By Daniela Ellerbeck, Legal Advisor of Freedom of Religion South Africa (FOR SA)
As we stand at the close of 2019, one of the most important issues to have reared its head this year is that of the Department of Basic Education’s (the Department) proposed introduction of revised content for the Comprehensive Sexuality Education (CSE) component of the Life Skills and Life Orientation curricula.
In this article we will briefly look at where this matter currently stands now that the year has wrapped up.
The Department is trying to confuse the South African public by making false accusations
The Department of Basic Education has made statements to the effect that FOR SA has misled the public and caused confusion by distributing incorrect content. FOR SA openly dismissed such statements as “utter nonsense” and confirmed that the content released on our website were actual photos of the Scripted Lesson Plans (SLPs) (i.e. Educator Guides and Learner Books), provided to Members of Parliament by the Department itself. For more on this aspect see this press release.
The Department has made contradictory statements on the development and piloting of new CSE content
Disinformation and doublespeak from the Department abounds. For example, the Minister answered in the affirmative – to the written question posed to her by Hon. Ms Marchesi MP – that parents would be able to opt their children out of CSE classes. However, the Department’s spokesperson and Head of Communications, Mr Elijah Mhlanga, immediately made a contradictory statement, saying that “there is no opting out” and that “if you want other alternatives you can choose to take your child to a private school or home school, because those two options offer other curricula that is not CAPS.” As a result, and in an attempt to get a clear answer, FOR SA wrote this “Open Letter” to the Minister, to which we are yet to receive any response.
In her answer to the written question by Hon. Dr Boshoff MP, the Minister said that CSE had already been tested in over 1 500 schools in five (5) provinces. However, in an ensuing plenary discussion in Parliament (see at 37 min 20 sec), she said that CSE is still to be tested (“piloted”) in 2020. Thereafter, the Department confirmed that “The pilot has now touched 565,000 learners, 6,300 teachers, 2, 190 school governing body members, and 12,200 parents in the 5 provinces where the test-phase is being carried out.”
The Department also claimed that it has carried out consultation with School Governing Bodies (SGBs) and teacher unions in its National Consultative Forum (NCF) and confirmed that it has provided “support material including the manuals for SGB sensitisation” and that “parent orientation workshops were conducted in schools where the SLPs are being tested”. However, the Federation of School Governing Bodies (FEDSAS) stated that “no consultation on any content” has taken place. It should further be pointed out that “sensitisation” and “parent orientation” is NOT consultation.

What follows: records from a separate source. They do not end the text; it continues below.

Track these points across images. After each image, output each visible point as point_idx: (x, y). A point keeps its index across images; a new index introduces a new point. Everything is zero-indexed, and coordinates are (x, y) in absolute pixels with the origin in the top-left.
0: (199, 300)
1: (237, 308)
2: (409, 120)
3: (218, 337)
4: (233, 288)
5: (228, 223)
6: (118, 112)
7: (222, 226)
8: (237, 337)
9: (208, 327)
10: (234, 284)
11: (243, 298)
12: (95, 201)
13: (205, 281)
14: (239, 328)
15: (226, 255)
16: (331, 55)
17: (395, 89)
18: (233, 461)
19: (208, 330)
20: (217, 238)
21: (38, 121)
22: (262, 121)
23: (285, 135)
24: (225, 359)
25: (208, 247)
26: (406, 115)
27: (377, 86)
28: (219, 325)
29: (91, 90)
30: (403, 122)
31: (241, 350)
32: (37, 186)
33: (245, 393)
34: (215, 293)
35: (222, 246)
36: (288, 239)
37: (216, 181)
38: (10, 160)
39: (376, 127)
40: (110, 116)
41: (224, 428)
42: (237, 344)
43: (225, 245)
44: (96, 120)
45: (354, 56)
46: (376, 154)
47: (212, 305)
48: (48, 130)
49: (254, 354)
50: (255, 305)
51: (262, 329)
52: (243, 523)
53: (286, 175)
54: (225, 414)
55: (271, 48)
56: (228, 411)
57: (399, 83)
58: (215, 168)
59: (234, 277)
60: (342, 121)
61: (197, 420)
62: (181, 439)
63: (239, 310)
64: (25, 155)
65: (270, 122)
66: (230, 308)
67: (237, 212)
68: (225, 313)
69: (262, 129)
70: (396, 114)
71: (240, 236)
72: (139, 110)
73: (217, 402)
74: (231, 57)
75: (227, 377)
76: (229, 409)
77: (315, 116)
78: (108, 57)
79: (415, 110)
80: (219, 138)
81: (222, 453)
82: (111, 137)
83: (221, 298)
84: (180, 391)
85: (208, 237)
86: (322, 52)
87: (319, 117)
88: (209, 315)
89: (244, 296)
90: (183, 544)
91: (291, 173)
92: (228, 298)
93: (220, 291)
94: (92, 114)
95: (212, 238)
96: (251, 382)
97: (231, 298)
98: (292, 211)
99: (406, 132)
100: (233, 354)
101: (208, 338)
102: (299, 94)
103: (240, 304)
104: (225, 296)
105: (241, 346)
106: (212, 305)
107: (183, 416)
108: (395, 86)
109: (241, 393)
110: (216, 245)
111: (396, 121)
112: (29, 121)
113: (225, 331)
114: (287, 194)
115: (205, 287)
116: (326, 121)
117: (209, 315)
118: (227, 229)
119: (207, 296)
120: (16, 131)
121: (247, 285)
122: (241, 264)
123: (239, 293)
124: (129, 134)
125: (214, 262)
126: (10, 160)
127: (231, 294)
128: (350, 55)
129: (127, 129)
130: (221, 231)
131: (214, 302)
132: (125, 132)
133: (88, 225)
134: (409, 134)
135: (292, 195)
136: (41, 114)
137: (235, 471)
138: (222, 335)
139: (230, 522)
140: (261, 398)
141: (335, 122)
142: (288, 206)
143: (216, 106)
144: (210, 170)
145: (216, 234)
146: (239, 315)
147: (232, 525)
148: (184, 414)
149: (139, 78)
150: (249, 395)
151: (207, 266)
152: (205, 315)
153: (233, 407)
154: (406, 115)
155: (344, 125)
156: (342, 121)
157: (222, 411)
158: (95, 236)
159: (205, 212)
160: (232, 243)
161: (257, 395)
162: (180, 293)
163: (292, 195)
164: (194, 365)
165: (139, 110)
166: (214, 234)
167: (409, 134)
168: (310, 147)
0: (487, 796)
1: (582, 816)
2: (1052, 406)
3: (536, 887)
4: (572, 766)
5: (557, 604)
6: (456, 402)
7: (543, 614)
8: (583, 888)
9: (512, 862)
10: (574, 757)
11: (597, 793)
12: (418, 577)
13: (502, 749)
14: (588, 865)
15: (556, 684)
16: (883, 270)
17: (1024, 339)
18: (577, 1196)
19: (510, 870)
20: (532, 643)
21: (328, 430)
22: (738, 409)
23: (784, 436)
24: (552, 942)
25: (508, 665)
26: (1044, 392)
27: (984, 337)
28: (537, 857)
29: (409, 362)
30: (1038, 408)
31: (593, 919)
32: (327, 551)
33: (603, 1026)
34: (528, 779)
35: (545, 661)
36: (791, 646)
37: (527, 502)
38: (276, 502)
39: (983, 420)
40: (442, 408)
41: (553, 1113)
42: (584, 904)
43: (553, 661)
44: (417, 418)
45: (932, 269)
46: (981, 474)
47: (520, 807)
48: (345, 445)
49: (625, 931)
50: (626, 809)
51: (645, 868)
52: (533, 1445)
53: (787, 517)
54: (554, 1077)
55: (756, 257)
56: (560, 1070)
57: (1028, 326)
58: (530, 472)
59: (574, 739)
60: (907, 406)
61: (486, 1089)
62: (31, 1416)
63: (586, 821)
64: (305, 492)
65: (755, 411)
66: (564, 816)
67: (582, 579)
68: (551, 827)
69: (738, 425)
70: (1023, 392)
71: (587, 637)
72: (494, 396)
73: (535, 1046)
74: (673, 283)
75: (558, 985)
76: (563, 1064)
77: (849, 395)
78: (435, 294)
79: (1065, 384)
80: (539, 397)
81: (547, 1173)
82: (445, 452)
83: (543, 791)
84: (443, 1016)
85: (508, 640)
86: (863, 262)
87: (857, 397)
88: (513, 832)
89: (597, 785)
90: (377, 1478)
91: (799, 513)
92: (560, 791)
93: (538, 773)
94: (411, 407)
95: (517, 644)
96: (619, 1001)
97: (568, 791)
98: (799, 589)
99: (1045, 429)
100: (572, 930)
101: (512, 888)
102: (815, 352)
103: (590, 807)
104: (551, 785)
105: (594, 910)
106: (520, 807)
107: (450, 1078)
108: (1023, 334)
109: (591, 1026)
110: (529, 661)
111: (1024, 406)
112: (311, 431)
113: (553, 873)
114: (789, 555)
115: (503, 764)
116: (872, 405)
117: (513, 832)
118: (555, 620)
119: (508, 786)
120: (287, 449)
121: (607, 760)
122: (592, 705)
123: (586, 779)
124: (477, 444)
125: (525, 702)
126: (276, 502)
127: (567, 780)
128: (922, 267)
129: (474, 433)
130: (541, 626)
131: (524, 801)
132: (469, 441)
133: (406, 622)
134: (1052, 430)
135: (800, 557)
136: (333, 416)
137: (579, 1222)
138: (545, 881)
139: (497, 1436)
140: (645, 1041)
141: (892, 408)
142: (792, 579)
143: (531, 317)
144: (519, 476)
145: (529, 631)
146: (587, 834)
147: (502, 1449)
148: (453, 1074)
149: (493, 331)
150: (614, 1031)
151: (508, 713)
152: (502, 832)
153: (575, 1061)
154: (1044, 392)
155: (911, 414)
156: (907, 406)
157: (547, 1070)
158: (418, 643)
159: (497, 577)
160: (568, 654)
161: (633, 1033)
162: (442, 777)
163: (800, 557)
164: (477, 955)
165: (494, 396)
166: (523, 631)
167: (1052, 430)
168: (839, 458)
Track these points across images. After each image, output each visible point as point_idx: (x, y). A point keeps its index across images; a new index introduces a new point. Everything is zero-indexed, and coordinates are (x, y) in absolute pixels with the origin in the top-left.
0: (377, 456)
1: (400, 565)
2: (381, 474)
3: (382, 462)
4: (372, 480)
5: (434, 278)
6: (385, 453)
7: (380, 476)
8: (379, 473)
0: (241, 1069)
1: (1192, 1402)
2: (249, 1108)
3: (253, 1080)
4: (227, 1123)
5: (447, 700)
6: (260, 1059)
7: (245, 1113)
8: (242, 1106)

The Department has demonstrated a concerning trend of State interference in (and override of) parental rights.
FOR SA has raised concerns – regarding both the process being followed by the Department as well as the infringement on parent’s rights (for more see this article) – with various members of Parliament. The issue has garnered much media attention and is understandably of great concern to South African parents, religious and non-religious alike. For an analysis of the issue from a political perspective see this article.
In 2020, FOR SA will therefore continue to call upon Parliament to:
- Ensure consultation:
- Open up the process to public input, ensuring that the Department has meaningful consultations with all stakeholders before implementing any revised CSE content.
- Ensure the recognition of parental
- Hold the Department accountable to adhering to the law that states that parents are primarily responsible for, and entitled to, educate their children according to their own values and beliefs.
- Require that the Department must respect parents’ rights to decide what is (or is not) appropriate when teaching their children about sex and sexuality;
- Ensure transparency:
- Require the Department to make all content available to parents before these lessons are taught;
- Ensure the right to “opt-out”:
- Require the Department to respect parents’ choice to withdraw their children from CSE classes without sanction.
- Ensure thorough research:
- Given that there is research showing that the implementation of CSE curriculum in public schools results in harm to children, Parliament must ensure that the Department treats the best interests of children as of paramount importance. The Department should therefore be required to fully review the CSE content to ensure that what is included is – beyond doubt – in the best interests of children, as required by the Constitution.
- Demand that the Department review its curriculum should these choices (in this instance the development and implementation of the revised CSE content) be in conflict with the clear wishes of the people of South Africa and/or the rights granted by the Constitution.